■ **TASK OBJECTIVE**:
Retype the source text of each of the following records exactly as it is given.

▼

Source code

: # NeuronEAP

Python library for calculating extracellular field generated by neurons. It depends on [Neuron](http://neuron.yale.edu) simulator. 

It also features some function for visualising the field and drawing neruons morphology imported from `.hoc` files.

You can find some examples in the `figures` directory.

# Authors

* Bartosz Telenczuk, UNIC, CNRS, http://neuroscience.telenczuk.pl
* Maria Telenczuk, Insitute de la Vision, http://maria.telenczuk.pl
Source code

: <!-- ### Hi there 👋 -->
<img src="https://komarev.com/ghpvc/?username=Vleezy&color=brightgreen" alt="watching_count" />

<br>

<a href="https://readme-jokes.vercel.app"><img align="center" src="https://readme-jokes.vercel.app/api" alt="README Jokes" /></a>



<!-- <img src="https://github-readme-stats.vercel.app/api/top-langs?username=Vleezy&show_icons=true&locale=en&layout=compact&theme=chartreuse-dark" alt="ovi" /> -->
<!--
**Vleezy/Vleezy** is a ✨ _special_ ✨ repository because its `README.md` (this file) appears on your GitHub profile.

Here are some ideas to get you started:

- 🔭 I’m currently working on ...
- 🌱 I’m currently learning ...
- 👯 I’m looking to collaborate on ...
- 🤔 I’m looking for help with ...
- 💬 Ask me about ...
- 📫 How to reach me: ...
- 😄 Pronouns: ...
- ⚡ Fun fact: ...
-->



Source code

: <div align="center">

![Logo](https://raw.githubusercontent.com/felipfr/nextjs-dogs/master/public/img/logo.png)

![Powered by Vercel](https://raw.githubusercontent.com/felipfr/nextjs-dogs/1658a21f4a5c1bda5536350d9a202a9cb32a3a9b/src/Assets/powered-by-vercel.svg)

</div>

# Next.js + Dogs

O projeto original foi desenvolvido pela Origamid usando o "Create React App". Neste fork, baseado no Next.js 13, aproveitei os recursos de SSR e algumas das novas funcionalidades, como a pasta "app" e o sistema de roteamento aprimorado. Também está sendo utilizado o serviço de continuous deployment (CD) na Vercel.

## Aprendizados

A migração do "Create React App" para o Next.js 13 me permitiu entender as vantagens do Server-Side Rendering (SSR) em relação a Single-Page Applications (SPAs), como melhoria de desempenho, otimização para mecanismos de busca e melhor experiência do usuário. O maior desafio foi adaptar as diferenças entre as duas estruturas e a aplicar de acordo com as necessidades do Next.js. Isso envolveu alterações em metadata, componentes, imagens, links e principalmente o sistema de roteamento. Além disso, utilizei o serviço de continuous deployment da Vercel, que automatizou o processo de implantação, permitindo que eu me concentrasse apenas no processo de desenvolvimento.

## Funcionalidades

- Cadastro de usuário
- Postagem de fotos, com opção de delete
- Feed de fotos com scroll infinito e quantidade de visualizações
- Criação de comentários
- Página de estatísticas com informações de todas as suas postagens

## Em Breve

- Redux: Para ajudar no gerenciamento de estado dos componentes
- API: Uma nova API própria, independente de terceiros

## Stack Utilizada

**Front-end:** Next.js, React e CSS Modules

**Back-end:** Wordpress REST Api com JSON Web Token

▲

■ **ANSWER SPACE**:
Source code

: # NeuronEAP

Python library for calculating extracellular field generated by neurons. It depends on [Neuron](http://neuron.yale.edu) simulator. 

It also features some function for visualising the field and drawing neruons morphology imported from `.hoc` files.

You can find some examples in the `figures` directory.

# Authors

* Bartosz Telenczuk, UNIC, CNRS, http://neuroscience.telenczuk.pl
* Maria Telenczuk, Insitute de la Vision, http://maria.telenczuk.pl
Source code

: <!-- ### Hi there 👋 -->
<img src="https://komarev.com/ghpvc/?username=Vleezy&color=brightgreen" alt="watching_count" />

<br>

<a href="https://readme-jokes.vercel.app"><img align="center" src="https://readme-jokes.vercel.app/api" alt="README Jokes" /></a>



<!-- <img src="https://github-readme-stats.vercel.app/api/top-langs?username=Vleezy&show_icons=true&locale=en&layout=compact&theme=chartreuse-dark" alt="ovi" /> -->
<!--
**Vleezy/Vleezy** is a ✨ _special_ ✨ repository because its `README.md` (this file) appears on your GitHub profile.

Here are some ideas to get you started:

- 🔭 I’m currently working on ...
- 🌱 I’m currently learning ...
- 👯 I’m looking to collaborate on ...
- 🤔 I’m looking for help with ...
- 💬 Ask me about ...
- 📫 How to reach me: ...
- 😄 Pronouns: ...
- ⚡ Fun fact: ...
-->



Source code

: <div align="center">

![Logo](https://raw.githubusercontent.com/felipfr/nextjs-dogs/master/public/img/logo.png)

![Powered by Vercel](https://raw.githubusercontent.com/felipfr/nextjs-dogs/1658a21f4a5c1bda5536350d9a202a9cb32a3a9b/src/Assets/powered-by-vercel.svg)

</div>

# Next.js + Dogs

O projeto original foi desenvolvido pela Origamid usando o "Create React App". Neste fork, baseado no Next.js 13, aproveitei os recursos de SSR e algumas das novas funcionalidades, como a pasta "app" e o sistema de roteamento aprimorado. Também está sendo utilizado o serviço de continuous deployment (CD) na Vercel.

## Aprendizados

A migração do "Create React App" para o Next.js 13 me permitiu entender as vantagens do Server-Side Rendering (SSR) em relação a Single-Page Applications (SPAs), como melhoria de desempenho, otimização para mecanismos de busca e melhor experiência do usuário. O maior desafio foi adaptar as diferenças entre as duas estruturas e a aplicar de acordo com as necessidades do Next.js. Isso envolveu alterações em metadata, componentes, imagens, links e principalmente o sistema de roteamento. Além disso, utilizei o serviço de continuous deployment da Vercel, que automatizou o processo de implantação, permitindo que eu me concentrasse apenas no processo de desenvolvimento.

## Funcionalidades

- Cadastro de usuário
- Postagem de fotos, com opção de delete
- Feed de fotos com scroll infinito e quantidade de visualizações
- Criação de comentários
- Página de estatísticas com informações de todas as suas postagens

## Em Breve

- Redux: Para ajudar no gerenciamento de estado dos componentes
- API: Uma nova API própria, independente de terceiros

## Stack Utilizada

**Front-end:** Next.js, React e CSS Modules

**Back-end:** Wordpress REST Api com JSON Web Token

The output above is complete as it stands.